Light‐Driven Self‐Recruitment of Biomimetic Semiconducting Polymer Nanoparticles for Precise Tumor Vascular Disruption

• Published in: Advanced materials (Weinheim) Vol. 35; no. 24; pp. e2210920 - n/a
• Main Authors: Li, Haoze, Zhou, Sensen, Wu, Min, Qu, Rui, Wang, Xin, Chen, Weizhi, Jiang, Yuyan, Jiang, Xiqun, Zhen, Xu
• Format: Journal Article
• Language: English
• Published: Germany Wiley Subscription Services, Inc 01.06.2023
• Subjects: Biocompatibility; biomimetic semiconducting polymer nanoparticles; Biomimetics; Blood Platelets; Blood vessels; Cell Line, Tumor; Coagulation; Disruption; Hemorrhage; Humans; Hyperthermia; light‐driven self‐recruitment; Materials science; Nanoparticles; Nanoparticles - therapeutic use; Neoplasms - drug therapy; Neoplasms - pathology; Polymers; Polymers - therapeutic use; Recruitment; reversion of immunosuppression; Toxicity; Tumor Microenvironment; tumor vascular disruption; Tumors; light-driven self-recruitment; reversion of immunosuppression; tumor vascular disruption; biomimetic semiconducting polymer nanoparticles
• ISSN: 0935-9648; 1521-4095
• DOI: 10.1002/adma.202210920

Tumor vascular disrupting therapy has offered promising opportunities to treat cancer in clinical practice, whereas the overall therapeutic efficacy is notably limited due to the off‐target effects and repeated dose toxicity of vascular disrupting agents (VDAs).

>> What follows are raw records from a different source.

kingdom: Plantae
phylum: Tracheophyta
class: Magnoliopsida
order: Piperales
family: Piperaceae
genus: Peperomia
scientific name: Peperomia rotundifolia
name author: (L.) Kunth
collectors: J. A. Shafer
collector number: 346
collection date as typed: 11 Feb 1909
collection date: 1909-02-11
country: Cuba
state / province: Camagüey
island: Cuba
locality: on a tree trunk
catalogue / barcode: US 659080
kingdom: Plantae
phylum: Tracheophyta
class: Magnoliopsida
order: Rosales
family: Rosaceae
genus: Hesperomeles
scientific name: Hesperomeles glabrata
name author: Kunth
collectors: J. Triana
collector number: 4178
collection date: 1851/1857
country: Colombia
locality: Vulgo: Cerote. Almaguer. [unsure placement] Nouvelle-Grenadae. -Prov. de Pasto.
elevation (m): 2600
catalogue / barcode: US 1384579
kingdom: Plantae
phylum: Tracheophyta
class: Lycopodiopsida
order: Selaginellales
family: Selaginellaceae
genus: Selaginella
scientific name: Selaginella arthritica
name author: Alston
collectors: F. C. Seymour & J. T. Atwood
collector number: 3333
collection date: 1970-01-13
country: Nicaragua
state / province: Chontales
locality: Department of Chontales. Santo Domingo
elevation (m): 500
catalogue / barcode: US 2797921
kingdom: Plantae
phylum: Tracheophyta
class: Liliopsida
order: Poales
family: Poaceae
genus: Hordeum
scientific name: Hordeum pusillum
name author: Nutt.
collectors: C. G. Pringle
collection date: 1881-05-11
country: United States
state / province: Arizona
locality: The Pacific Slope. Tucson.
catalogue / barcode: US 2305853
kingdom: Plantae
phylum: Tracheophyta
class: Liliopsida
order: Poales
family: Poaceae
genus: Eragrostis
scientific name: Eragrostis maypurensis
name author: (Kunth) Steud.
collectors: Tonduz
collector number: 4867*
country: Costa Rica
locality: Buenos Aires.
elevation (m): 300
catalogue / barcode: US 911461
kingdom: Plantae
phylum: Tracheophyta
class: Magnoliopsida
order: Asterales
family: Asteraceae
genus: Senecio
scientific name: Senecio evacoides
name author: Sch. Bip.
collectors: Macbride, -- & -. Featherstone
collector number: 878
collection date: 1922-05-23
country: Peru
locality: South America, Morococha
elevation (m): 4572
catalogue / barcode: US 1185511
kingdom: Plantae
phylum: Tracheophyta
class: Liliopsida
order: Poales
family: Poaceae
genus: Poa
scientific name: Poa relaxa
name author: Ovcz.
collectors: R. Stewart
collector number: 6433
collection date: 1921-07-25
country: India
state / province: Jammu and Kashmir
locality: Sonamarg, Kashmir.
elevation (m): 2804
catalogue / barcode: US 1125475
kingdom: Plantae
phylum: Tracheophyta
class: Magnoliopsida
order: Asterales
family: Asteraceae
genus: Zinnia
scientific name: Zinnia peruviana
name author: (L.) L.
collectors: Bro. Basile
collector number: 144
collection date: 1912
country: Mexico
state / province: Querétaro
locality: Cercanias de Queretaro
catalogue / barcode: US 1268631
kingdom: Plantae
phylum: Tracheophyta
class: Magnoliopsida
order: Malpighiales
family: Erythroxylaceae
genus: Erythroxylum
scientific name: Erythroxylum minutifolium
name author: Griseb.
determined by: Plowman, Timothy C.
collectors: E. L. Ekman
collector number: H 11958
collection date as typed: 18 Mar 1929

To tackle this problem, a VDA‐free biomimetic semiconducting polymer nanoparticle (SPNP) is herein reported for precise tumor vascular disruption through two‐stage light manipulation. SPNP consists of a semiconducting polymer nanoparticle as the photothermal agent camouflaged with platelet membranes that specifically target disrupted vasculature. Upon the first photoirradiation, SPNP administered in vivo generates mild hyperthermia to trigger tumor vascular hemorrhage, which activates the coagulation cascade and recruits more SPNP to injured blood vessels. Such enhanced tumor vascular targeting of photothermal agents enables intense hyperthermia to destroy the tumor vasculature during the second photoirradiation, leading to complete tumor eradication and efficient metastasis inhibition. Intriguingly, the mechanism study reveals that this vascular disruption strategy alleviates splenomegaly and reverses the immunosuppressive tumor microenvironment by reducing myeloid‐derived suppressor cells. Therefore, this study not only illustrates a light‐driven self‐recruitment strategy to enhance tumor vascular disruption via a single dose of biomimetic therapeutics but also deciphers the immunotherapeutic role of vascular disruption therapy that is conducive to clinical studies. A novel VDA‐free biomimetic semiconducting polymer nanoparticle (SPNP) that consists of a photothermal semiconducting polymer agent camouflaged with a platelet membrane is developed. SPNP exhibits a photothermally controlled recruitment behavior that augments targeting and accumulation of SPNP specifically around injured tumor vessels, achieving precise tumor vascular disruption, inhibition of splenomegaly, and reversion of immunosuppressive tumor microenvironment through two‐stage light manipulation.